Blinko’s venom comes through on most of the songs, especially on “Eyes of the Dead” and the title track. Grant Matthews and Jon Grenville’s no nonsense bass and drum assault hammer home the songs, conjuring up the previous image of a SWAT team thundering up a staircase and crashing through a heavily barred door like it was paper. The macho vibes disappear for a moment on the quirky “Doodlebug Baby,” a song most incongruous on such a bleak album (though the dark humour does not move away totally from the grim reaper’s scythe).

The EP closes with a cover of Pachelbel’s Canon in D Major (transposed to the key of E to suit the guitar/bass setup of the band). It is such a convincing appropriation of the piece that when I first listened to the album I was racking my brains trying to figure out what classic punk song was being covered but it was only when I remembered to check the sleeve notes that I realised what was going on. This is a far better commandeering of a cultural treasure than the above-mentioned Eliot quotation; a nudge and a wink at the end of so many songs about obliteration.

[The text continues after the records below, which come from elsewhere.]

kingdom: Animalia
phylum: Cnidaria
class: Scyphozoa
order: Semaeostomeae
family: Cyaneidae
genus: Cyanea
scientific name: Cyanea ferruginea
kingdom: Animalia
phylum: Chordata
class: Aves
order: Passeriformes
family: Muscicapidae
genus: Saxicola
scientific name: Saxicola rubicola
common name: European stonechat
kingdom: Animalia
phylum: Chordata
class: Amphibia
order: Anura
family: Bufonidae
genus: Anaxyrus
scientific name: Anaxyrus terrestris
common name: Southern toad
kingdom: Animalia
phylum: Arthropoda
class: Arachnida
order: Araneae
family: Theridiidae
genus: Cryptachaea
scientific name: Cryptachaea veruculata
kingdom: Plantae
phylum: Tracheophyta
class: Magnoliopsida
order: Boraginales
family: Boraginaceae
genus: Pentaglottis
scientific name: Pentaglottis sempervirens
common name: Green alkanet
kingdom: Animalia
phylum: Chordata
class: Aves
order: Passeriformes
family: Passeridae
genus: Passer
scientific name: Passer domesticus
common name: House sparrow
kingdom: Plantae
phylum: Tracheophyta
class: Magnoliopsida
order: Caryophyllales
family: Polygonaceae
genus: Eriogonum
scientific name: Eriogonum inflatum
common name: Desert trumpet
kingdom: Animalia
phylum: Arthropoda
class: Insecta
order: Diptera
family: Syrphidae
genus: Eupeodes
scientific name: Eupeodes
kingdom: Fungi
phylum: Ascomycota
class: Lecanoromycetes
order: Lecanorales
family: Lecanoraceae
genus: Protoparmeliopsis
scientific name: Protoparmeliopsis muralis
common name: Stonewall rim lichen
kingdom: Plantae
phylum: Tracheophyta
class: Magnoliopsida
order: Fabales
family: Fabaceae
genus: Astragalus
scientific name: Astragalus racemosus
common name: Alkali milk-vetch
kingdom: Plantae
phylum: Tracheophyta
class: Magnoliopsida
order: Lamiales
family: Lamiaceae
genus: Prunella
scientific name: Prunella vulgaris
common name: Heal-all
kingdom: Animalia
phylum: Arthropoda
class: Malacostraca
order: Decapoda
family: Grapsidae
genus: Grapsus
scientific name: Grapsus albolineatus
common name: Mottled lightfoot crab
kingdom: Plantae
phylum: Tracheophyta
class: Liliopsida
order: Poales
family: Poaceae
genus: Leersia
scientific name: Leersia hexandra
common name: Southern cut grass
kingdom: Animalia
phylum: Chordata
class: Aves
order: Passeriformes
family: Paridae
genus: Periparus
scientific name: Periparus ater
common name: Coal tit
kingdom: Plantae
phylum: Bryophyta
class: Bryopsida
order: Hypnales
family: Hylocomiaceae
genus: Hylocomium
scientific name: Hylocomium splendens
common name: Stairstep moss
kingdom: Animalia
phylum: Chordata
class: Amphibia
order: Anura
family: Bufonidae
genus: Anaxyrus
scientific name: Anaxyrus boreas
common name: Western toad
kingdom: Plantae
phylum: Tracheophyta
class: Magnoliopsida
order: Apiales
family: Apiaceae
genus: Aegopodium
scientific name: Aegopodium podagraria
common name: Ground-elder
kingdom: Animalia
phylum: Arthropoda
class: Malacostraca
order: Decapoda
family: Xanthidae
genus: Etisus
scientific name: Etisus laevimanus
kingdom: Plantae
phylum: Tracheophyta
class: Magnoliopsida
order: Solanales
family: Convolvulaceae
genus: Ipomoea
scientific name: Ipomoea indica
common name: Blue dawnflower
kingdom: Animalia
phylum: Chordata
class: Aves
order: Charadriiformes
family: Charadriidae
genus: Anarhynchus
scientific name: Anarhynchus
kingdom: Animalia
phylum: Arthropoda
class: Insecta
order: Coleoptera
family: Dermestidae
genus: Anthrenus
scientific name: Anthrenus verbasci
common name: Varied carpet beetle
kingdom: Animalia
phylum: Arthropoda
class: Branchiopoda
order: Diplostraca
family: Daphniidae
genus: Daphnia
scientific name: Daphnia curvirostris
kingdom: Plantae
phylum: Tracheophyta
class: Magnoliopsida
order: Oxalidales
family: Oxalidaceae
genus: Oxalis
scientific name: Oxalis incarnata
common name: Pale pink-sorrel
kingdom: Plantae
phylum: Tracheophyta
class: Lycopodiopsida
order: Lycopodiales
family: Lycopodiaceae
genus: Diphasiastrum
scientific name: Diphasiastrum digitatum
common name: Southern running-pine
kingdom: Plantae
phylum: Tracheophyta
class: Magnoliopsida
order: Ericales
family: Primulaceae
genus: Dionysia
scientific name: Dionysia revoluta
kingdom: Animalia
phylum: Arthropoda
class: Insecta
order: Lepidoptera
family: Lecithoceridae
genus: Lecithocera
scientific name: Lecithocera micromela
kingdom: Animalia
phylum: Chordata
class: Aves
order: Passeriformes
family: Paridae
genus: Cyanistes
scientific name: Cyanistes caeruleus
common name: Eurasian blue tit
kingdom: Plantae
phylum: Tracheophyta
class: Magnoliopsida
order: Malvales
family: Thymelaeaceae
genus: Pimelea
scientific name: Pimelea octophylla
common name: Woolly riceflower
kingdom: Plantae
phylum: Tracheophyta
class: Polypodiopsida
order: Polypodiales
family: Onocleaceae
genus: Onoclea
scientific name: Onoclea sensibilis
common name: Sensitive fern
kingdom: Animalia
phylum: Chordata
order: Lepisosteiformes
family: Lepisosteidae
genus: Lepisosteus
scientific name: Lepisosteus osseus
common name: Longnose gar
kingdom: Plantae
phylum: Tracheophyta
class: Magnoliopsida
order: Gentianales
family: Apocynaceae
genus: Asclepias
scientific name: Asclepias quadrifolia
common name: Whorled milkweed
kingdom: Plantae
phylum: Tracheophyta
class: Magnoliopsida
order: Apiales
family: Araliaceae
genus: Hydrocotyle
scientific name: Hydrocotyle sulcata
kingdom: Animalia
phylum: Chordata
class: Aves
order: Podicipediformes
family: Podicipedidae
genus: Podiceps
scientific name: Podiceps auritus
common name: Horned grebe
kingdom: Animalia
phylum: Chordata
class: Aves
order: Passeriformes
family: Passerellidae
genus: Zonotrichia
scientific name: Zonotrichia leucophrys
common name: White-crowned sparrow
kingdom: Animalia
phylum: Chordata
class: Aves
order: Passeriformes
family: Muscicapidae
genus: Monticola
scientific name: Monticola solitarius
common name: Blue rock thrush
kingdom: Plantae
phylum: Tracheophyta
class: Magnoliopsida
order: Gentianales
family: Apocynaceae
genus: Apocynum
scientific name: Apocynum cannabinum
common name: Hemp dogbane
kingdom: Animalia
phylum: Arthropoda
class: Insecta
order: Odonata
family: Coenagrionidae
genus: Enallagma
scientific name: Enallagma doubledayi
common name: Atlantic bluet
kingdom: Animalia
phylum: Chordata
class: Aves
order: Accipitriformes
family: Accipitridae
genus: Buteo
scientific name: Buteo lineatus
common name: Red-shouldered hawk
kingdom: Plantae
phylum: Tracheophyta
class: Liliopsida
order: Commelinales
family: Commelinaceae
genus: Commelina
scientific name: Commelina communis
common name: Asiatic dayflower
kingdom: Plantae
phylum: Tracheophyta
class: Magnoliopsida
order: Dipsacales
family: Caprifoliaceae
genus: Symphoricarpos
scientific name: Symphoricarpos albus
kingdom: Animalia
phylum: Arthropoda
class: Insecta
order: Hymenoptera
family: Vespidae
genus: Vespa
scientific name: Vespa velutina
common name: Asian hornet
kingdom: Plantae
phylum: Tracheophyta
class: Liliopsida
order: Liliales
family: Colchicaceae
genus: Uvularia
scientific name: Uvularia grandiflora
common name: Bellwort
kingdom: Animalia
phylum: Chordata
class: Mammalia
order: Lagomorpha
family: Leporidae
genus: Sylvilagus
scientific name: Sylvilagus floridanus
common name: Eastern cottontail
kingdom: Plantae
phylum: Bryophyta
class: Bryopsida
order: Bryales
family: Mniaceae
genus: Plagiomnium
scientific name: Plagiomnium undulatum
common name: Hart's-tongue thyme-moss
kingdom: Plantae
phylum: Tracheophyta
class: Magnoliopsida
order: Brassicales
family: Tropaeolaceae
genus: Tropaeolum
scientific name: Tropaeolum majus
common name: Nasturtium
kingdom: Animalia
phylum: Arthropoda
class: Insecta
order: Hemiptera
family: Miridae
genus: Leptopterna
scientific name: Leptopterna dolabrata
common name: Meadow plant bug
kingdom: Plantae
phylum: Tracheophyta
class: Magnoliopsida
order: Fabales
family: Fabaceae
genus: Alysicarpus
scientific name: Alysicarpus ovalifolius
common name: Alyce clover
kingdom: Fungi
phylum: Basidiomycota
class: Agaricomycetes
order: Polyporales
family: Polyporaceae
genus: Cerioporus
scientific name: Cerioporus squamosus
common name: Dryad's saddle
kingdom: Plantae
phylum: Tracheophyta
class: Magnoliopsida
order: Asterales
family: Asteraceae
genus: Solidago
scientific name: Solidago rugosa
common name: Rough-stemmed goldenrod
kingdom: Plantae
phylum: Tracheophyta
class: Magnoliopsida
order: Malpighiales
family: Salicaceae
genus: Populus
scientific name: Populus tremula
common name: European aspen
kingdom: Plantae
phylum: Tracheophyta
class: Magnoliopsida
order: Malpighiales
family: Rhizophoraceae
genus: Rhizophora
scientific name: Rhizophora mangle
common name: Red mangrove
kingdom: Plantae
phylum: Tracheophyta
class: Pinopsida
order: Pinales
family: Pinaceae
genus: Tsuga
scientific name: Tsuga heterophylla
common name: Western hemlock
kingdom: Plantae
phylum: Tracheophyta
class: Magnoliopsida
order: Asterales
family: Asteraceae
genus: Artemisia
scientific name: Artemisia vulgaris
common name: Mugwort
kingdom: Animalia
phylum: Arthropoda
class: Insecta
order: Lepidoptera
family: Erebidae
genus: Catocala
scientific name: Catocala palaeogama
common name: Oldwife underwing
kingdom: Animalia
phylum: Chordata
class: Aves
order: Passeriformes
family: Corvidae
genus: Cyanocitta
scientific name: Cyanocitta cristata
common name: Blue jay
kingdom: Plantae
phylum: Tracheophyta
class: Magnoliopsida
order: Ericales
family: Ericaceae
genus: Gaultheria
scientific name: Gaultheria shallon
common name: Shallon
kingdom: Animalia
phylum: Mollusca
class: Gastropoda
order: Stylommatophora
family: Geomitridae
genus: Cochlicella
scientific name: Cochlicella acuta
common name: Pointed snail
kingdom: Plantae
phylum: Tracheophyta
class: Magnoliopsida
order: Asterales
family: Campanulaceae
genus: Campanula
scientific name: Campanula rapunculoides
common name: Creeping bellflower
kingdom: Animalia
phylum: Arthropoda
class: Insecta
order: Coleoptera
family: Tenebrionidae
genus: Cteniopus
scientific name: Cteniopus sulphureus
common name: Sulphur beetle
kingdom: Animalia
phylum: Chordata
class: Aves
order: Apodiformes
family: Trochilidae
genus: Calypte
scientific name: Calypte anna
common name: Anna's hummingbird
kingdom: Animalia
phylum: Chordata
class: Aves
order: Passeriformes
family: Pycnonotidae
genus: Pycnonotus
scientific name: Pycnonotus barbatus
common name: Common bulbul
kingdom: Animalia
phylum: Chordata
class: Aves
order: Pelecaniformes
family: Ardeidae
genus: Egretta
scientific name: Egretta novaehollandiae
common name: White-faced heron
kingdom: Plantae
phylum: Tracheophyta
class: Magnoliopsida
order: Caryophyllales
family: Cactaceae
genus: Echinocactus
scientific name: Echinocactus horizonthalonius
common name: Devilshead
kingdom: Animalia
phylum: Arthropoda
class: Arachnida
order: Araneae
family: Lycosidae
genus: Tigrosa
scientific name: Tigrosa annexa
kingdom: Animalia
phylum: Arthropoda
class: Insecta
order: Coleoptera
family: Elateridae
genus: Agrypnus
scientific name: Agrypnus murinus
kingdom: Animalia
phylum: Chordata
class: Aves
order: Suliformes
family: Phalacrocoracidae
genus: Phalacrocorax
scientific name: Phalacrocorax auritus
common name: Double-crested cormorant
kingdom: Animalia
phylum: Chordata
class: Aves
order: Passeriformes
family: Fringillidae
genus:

Yet there is something about Rudimentary Peni in 2008 that is lacking. Punk has long been a hollow shell of itself and any bands from that era that are still around have gone down one of two roads; greatest hits money spinners like the Sex Pistols or dramatic redevelopment projects like Wire. Being contrary curmudgeons, the Peni have walked a middle ground. They have not embraced change like some other bands have, at its heart No More Pain is a direct sibling of the group’s older material with a shinier production. Equally, they cannot be accused of “selling out” as they are hardly the kind of band kids in clothes shops want to listen to. They are dwellers of a limbo, still credible but not exactly lighting the world on fire.